§ **Try it**
For this exercise, please find the lines in the entries that include the word "dengi" and copy them.

§ **Exercise data**

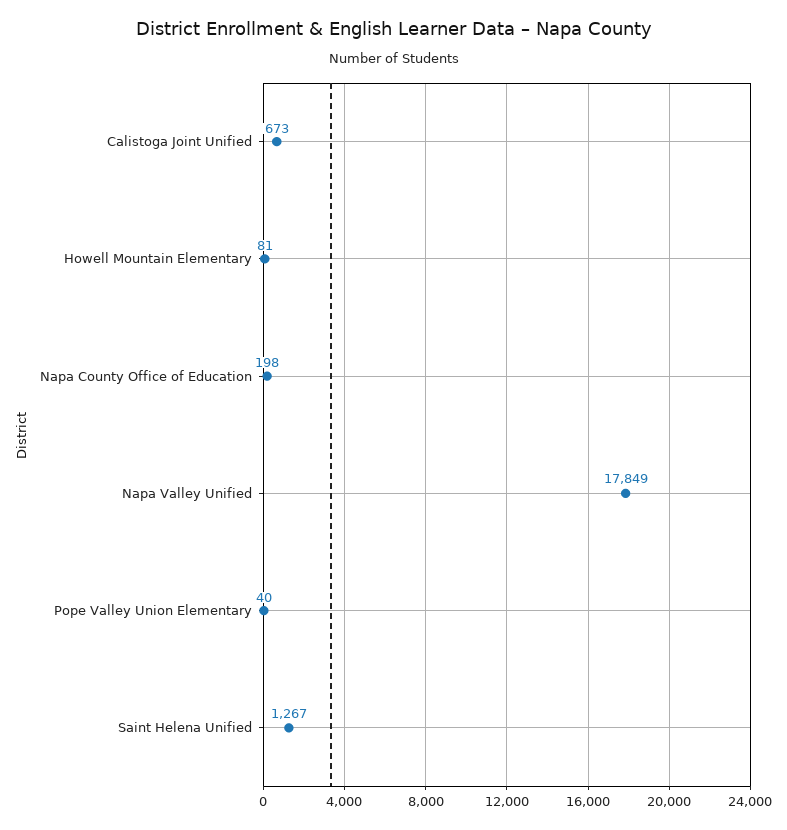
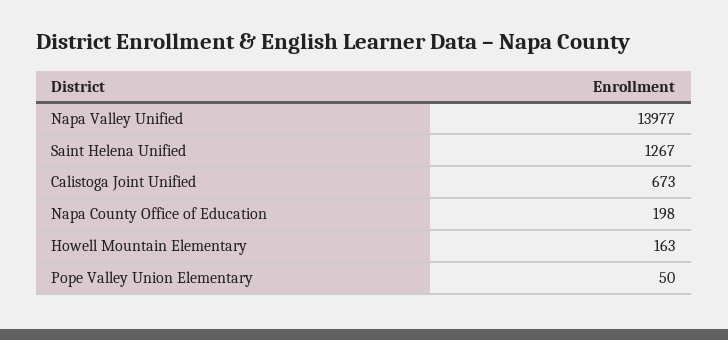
  {
    "Calistoga Joint Unified": 673,
-   "Howell Mountain Elementary": 81,
+   "Howell Mountain Elementary": 163,
    "Napa County Office of Education": 198,
-   "Napa Valley Unified": 17849,
+   "Napa Valley Unified": 13977,
-   "Pope Valley Union Elementary": 40,
+   "Pope Valley Union Elementary": 50,
    "Saint Helena Unified": 1267
  }

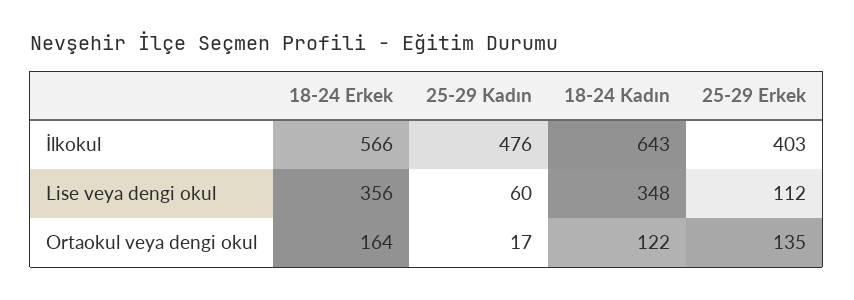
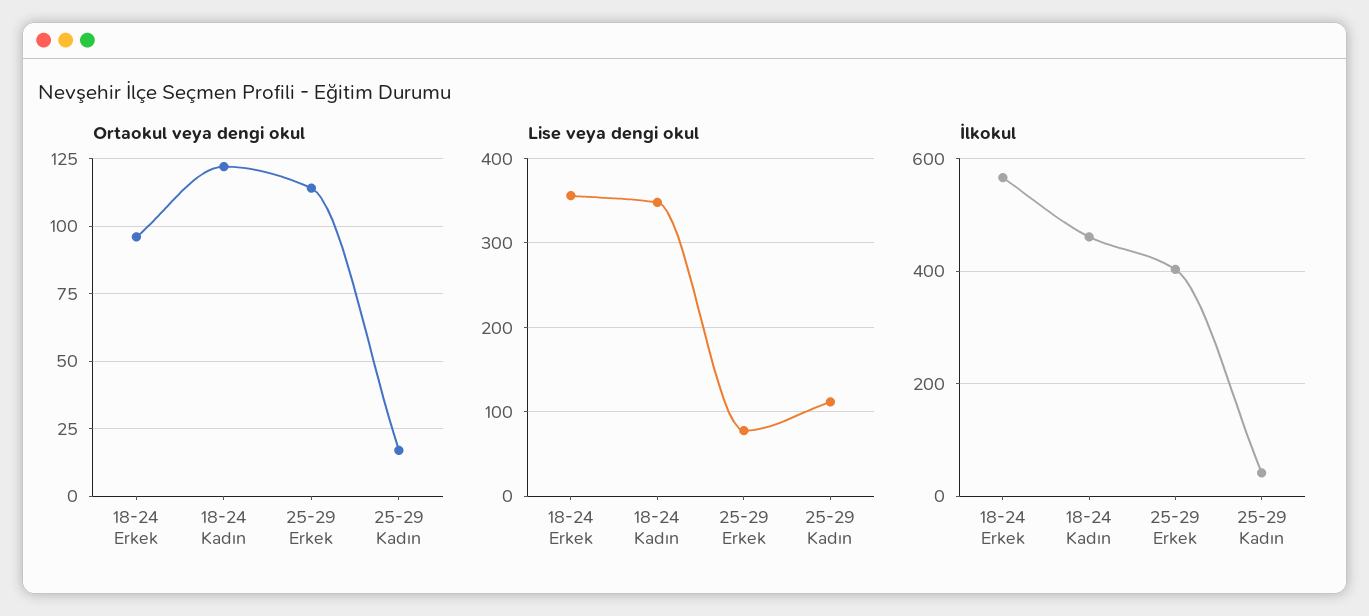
  {
    "İlkokul": {
      "18-24 Erkek": 566,
-     "25-29 Kadın": 476,
+     "25-29 Kadın": 40,
-     "18-24 Kadın": 643,
+     "18-24 Kadın": 460,
      "25-29 Erkek": 403
    },
    "Lise veya dengi okul": {
      "18-24 Erkek": 356,
-     "25-29 Kadın": 60,
+     "25-29 Kadın": 110,
      "18-24 Kadın": 348,
-     "25-29 Erkek": 112
+     "25-29 Erkek": 80
    },
    "Ortaokul veya dengi okul": {
-     "18-24 Erkek": 164,
+     "18-24 Erkek": 95,
      "25-29 Kadın": 17,
      "18-24 Kadın": 122,
-     "25-29 Erkek": 135
+     "25-29 Erkek": 115
    }
  }

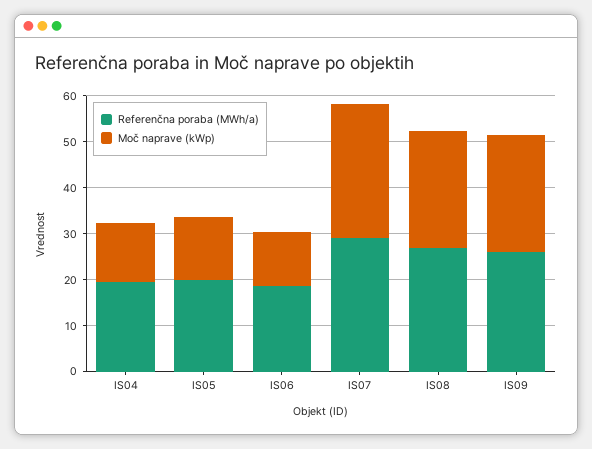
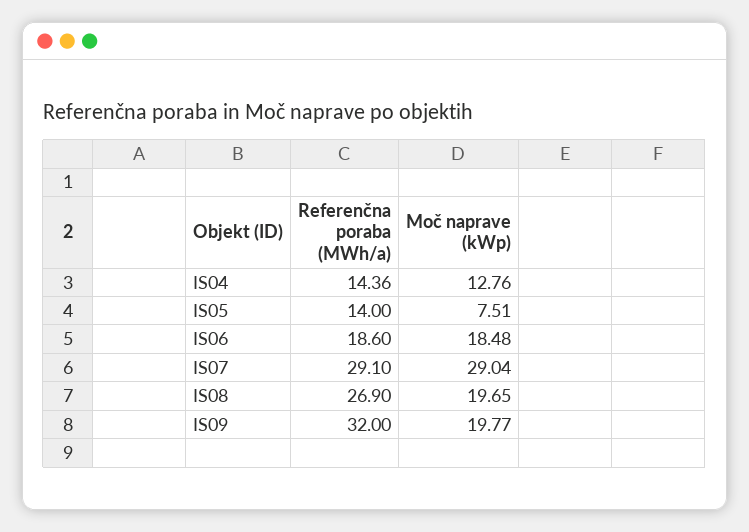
  {
    "Referenčna poraba (MWh/a)": {
-     "IS04": 20,
+     "IS04": 14.36,
-     "IS05": 20,
+     "IS05": 14,
      "IS06": 18.6,
      "IS07": 29.1,
      "IS08": 26.9,
-     "IS09": 26
+     "IS09": 32
    },
    "Moč naprave (kWp)": {
      "IS04": 12.76,
-     "IS05": 14,
+     "IS05": 7.51,
-     "IS06": 12,
+     "IS06": 18.48,
      "IS07": 29.04,
-     "IS08": 26,
+     "IS08": 19.65,
-     "IS09": 26
+     "IS09": 19.77
    }
  }

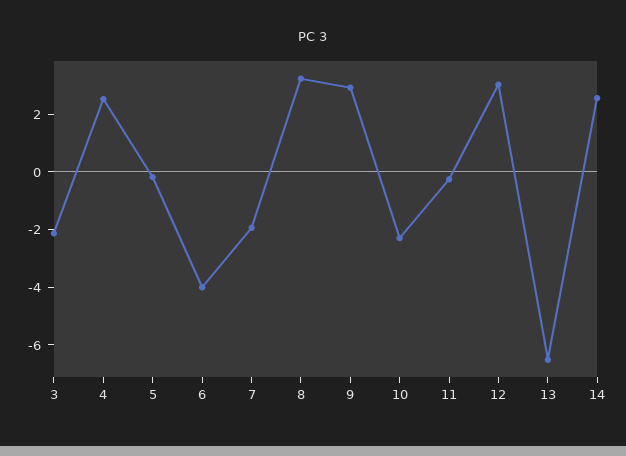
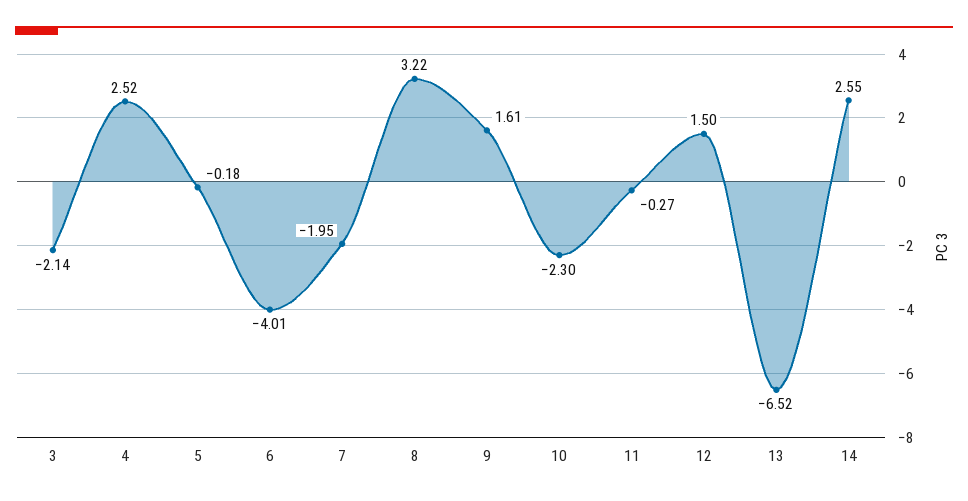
  {
    "3": -2.14,
    "4": 2.52,
    "5": -0.18,
    "6": -4.01,
    "7": -1.95,
    "8": 3.22,
-   "9": 3,
+   "9": 1.61,
    "10": -2.3,
    "11": -0.27,
-   "12": 3,
+   "12": 1.5,
    "13": -6.52,
    "14": 2.55
  }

§ **Finished exercise**
    "Lise veya dengi okul": {
    "Ortaokul veya dengi okul": {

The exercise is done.